Plans Advancing for Trial of Elamipretide in Aiding Cardiac Muscle in DMD
A branch of the U.S. Food and Drug Administration (FDA) known as the Division of Cardiology and Nephrology has given positive feedback to Stealth BioTherapeutics‘ program for Duchenne muscular dystrophy (DMD).
In a pre-investigational new drug (pre-IND) meeting, the division — called the DCN — agreed to the design of a proposed clinical trial assessing elamipretide, which aims to increase the activity of mitochondria and treat cardiac muscle disease in Duchenne. Mitochondria are the cell structures responsible for producing cellular energy.
The DCN also agreed that progression of cardiac muscle scarring — a condition called myocardial fibrosis — as assessed by MRI could be the trial’s main goal (endpoint).
“We applaud DCN for recognizing the importance of assessing myocardial fibrosis in DMD, where progressive fibro-fatty infiltration starting as early as middle childhood is associated with a loss of left ventricular function and adverse cardiovascular events,” Reenie McCarthy, CEO of Stealth, the therapy’s developer, said in a press release. “This progressive cardiomyopathy [heart muscle disease] can lead to heart failure, which is the leading cause of early mortality in DMD, and remains an important unmet need.”
Stealth and the FDA office are continuing discussions related to the proposed elamipretide trial, which the company hopes to formerly file a request to launch by June, with the possibility of initiating the clinical study by December 2022. These plans could change depending on further regulatory feedback and financing.
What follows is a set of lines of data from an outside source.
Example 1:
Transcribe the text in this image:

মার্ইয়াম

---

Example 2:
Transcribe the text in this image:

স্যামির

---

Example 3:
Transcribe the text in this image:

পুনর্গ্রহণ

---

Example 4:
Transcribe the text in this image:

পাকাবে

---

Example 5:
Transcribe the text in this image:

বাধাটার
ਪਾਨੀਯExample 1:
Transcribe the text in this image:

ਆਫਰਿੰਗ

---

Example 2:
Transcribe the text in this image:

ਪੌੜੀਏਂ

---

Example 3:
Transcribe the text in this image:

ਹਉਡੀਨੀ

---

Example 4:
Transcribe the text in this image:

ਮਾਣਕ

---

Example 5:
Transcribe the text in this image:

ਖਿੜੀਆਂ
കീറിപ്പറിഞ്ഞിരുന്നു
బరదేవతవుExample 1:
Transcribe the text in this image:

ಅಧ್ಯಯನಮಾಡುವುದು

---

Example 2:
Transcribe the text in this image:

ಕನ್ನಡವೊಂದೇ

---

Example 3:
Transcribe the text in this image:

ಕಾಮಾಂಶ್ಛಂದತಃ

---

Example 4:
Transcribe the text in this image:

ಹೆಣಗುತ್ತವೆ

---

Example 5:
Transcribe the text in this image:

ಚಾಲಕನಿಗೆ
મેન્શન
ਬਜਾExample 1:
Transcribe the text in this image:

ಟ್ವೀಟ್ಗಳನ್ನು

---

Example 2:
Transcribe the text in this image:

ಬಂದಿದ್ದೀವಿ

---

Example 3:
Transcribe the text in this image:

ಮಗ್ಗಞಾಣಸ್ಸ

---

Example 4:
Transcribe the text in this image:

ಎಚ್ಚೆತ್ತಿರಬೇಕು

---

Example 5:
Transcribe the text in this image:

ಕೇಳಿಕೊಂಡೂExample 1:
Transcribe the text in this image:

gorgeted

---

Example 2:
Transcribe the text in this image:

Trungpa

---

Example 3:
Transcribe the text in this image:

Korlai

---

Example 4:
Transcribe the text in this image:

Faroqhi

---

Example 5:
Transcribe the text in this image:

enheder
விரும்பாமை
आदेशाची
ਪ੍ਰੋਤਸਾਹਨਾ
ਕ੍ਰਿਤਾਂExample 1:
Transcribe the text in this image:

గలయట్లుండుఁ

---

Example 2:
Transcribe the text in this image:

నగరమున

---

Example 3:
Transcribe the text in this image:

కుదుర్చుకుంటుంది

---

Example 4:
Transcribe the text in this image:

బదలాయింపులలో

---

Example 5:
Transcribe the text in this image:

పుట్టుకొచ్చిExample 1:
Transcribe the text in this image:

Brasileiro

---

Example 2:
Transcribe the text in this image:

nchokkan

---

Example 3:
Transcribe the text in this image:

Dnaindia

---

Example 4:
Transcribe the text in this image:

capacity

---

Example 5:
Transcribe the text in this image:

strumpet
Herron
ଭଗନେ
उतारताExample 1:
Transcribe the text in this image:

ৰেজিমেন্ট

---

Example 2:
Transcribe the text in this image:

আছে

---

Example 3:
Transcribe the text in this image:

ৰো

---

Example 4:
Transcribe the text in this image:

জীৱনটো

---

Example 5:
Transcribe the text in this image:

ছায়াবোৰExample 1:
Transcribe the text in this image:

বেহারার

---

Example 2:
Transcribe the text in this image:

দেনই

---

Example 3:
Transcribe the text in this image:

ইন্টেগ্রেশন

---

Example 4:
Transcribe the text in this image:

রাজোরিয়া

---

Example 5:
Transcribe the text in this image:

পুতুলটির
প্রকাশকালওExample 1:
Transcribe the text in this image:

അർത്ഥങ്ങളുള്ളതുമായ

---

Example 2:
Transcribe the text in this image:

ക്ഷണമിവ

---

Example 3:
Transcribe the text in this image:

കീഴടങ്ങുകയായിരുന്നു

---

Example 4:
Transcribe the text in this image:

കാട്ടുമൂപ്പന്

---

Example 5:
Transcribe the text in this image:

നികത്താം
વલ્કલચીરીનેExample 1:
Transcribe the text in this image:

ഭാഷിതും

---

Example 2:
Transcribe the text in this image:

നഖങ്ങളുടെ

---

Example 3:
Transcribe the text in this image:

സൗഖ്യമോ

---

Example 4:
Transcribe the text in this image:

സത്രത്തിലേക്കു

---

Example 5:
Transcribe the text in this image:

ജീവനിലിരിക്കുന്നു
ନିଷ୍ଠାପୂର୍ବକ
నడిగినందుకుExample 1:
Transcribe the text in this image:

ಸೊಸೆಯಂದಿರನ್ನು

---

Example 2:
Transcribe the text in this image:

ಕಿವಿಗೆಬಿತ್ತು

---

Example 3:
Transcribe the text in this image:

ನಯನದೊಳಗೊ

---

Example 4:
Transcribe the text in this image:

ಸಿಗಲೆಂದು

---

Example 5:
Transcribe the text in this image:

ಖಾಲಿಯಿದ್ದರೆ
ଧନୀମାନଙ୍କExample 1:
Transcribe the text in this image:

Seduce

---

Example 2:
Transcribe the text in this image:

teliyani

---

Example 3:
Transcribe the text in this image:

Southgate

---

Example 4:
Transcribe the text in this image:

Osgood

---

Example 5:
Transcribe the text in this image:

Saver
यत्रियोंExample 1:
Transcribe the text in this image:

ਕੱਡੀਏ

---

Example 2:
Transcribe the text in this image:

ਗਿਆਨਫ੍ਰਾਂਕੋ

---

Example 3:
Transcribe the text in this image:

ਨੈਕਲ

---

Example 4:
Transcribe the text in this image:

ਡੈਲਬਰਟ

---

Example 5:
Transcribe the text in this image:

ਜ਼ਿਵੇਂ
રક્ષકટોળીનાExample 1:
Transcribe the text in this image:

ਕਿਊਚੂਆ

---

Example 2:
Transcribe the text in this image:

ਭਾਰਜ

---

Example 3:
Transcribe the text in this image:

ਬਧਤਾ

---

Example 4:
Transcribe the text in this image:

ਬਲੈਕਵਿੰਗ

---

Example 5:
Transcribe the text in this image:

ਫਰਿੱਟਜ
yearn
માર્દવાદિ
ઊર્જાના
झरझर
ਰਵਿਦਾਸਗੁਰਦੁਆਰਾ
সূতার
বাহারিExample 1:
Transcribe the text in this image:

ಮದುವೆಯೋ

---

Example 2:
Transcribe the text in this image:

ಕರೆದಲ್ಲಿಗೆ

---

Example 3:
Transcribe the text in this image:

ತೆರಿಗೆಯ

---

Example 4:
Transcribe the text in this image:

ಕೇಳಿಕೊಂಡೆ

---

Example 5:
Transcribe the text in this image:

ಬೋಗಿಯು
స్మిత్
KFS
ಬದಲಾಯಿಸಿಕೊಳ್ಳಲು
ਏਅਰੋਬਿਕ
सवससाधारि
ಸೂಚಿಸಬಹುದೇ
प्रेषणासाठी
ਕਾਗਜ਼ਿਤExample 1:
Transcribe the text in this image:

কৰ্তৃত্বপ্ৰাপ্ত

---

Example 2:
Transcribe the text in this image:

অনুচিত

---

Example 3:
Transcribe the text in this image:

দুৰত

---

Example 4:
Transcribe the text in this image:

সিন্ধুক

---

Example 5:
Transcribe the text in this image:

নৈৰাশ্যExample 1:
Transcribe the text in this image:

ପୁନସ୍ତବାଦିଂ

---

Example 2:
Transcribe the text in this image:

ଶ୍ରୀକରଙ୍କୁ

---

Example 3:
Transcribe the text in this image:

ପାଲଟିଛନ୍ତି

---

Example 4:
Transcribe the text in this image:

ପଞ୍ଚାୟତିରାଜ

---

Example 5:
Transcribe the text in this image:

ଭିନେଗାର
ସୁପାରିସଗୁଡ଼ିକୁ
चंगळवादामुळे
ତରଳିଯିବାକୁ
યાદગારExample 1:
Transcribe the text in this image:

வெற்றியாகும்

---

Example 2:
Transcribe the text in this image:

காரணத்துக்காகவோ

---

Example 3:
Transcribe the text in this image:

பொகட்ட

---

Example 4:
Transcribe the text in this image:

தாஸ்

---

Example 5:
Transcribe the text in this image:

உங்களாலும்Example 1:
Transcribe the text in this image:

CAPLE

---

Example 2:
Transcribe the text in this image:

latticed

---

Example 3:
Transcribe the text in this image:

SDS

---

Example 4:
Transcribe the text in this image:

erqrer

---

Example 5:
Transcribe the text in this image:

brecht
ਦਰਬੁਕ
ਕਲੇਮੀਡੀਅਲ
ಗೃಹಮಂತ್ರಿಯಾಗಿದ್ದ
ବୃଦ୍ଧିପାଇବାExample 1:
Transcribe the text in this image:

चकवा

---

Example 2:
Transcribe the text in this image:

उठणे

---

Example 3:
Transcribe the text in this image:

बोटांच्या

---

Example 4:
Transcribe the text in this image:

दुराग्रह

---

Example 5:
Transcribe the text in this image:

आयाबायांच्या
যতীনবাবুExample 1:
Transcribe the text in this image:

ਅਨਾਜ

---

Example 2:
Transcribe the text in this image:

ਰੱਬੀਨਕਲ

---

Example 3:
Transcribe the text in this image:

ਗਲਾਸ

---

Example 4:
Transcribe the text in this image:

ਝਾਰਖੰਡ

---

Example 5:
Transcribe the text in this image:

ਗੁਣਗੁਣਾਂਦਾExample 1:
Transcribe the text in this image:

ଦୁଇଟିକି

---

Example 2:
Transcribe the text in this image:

“We look forward to continued dialogue with DCN regarding a proposed approval pathway on the basis of this surrogate endpoint, which will include ascertaining elamipretide’s effect on this biomarker in our proposed clinical trial and designing an appropriate postmarketing confirmatory study,” McCarthy added.
In the pre-IND meeting, the DCN also outlined steps that might reasonably support evidence of a slower progression in cardiac scarring being of clinical benefit to Duchenne patients. Such a link would be a necessary for accelerated approval in a trial with progressive cardiomyopathy as a main goal, the company reported.
“End-stage heart failure is the main cause of death in DMD, so that even as we applaud the introduction of new therapies and treatment modalities to address other aspects of the disease, we have been asking ourselves: Is the DMD heart ‘built to last’?,” said Pat Furlong, founding president and CEO of Parent Project Muscular Dystrophy.
“We appreciate the FDA’s willingness to listen to the voice of the DMD community by outlining novel pathways to speed the development of therapies … and we are pleased to welcome Stealth to the dedicated community of researchers, clinicians and industry who have partnered with us over the last 25+ years,” Furlong added.
Elamipretide is a peptide, a small chain of amino acids (the building blocks of proteins), designed to easily enter cells and bind to cardiolipin, a fatty substance found in mitochondrial membranes. Once bound to cardiolipin, elamipretide is thought to help stabilize the membranes’ structure, to boost the activity of mitochondria and cell energy.
Stealth recently reported preclinical data in a mouse model of X-linked muscular dystrophy, showing that elamipretide as an add-on to an exon-skipping therapy boosted dystrophin levels in muscle cells by nearly twice that of the exon-skipping therapy alone.
The increase activity likely is due to better mitochondrial function, which allows the exon-skipping therapy to be retained in cells for longer and be more effective, the company reported.
Of note, disease in mouse models of X-linked muscular dystrophy is caused by mutations on the sex-determining X-chromosome (females have two X chromosomes, and males one X and one Y). Duchenne is caused by mutations in the X-linked gene DMD, which codes for dystrophin. Exon-skipping therapies work by prompting cells to “skip over” the mutated section of DNA when a gene is “read” to produce a protein, generating a shortened but working version of dystrophin.
Mitochondria have specifically shaped membranes that harbor specialized proteins to generate through the conversion of food a cell’s “energy currency,” called adenosine triphosphate or ATP.